Lipit-Enlil, written ^{d}li-pí-it ^{d}en.líl, where the Sumerian King List and the Ur-Isin king list match on his name and reign (died c. 1868 BC), was the 8th king of the 1st dynasty of Isin and ruled for around five years, c. 1874–1868 BC (MC). He was a son of Bur-Suen.

==Biography==

There are no inscriptions known for this king. His brief reign ended a period of relative stability and he was succeeded by Erra-imitti whose filiation is unknown, as the Sumerian King List omits this information from this point on. Both he and his successor were conspicuous in the absence of royal hymns or dedicatory prayers and Hallo speculates this may have been due to the distractions afforded by the commencement of conflict with Larsa.

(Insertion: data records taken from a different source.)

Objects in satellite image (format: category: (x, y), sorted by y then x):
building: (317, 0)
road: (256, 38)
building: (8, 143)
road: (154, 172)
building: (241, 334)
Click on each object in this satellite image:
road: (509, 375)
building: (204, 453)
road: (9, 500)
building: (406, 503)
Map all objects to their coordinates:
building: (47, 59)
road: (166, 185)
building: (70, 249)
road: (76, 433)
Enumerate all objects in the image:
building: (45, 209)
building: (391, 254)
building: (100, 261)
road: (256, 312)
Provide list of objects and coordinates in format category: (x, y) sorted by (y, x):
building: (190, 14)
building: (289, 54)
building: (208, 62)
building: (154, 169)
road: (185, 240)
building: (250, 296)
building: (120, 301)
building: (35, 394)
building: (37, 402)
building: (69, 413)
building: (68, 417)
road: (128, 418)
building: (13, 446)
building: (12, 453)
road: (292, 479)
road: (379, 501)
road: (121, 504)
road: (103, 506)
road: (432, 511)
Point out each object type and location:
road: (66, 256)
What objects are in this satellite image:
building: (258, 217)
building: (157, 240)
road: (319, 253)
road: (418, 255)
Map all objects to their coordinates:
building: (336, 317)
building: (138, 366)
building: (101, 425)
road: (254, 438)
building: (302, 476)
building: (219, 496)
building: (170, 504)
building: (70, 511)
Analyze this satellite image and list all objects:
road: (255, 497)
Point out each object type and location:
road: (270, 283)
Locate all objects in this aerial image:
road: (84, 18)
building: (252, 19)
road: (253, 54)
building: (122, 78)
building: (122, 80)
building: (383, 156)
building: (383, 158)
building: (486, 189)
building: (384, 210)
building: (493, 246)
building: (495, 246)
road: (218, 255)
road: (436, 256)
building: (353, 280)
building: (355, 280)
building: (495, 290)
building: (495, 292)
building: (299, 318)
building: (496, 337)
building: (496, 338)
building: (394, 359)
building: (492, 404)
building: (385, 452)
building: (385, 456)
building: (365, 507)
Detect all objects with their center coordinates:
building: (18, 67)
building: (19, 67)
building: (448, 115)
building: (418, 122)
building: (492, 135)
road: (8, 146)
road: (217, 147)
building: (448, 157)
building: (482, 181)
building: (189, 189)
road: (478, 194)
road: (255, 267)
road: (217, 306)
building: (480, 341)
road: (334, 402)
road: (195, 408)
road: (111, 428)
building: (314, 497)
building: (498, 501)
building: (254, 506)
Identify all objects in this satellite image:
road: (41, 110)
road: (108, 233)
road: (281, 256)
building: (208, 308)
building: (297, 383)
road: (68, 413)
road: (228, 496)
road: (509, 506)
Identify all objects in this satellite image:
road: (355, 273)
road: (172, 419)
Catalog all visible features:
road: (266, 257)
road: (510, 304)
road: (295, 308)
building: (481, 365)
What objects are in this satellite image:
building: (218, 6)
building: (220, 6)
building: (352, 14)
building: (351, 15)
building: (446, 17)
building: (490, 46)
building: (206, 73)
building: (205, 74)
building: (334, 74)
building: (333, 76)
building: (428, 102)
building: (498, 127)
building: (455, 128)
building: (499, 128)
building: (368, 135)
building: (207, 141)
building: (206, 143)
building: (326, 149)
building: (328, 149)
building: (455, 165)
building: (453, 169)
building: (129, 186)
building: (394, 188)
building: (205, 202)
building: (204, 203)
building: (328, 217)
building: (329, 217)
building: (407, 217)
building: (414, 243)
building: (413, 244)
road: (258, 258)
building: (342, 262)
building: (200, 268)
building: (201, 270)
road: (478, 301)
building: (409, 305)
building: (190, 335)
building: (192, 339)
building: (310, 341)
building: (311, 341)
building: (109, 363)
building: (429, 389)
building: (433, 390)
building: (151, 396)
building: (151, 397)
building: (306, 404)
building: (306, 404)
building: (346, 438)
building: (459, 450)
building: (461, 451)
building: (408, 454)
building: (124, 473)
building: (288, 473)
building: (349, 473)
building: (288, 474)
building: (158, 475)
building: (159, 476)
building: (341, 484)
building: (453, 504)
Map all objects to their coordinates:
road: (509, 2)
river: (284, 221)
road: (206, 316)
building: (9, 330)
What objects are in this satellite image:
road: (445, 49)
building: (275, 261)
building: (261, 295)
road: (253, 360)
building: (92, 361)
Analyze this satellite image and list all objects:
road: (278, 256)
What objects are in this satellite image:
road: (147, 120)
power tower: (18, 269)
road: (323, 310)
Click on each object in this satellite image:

The archives of the temple of Ninurta, the é-šu-me-ša_{4}, in Nippur, extended over more than 75 years, from year 1 of Lipit-Enlil of Isin (1875) to year 28 of Rim-Sin I (1794) and were inadvertently preserved when they were used as infill for the temple of Inanna in the Parthian period. The 420 fragments show a thriving temple economy absorbing much of the available wealth. The year-names following his accession year all somewhat monotonously commemorate generous gifts to the temple of Enlil.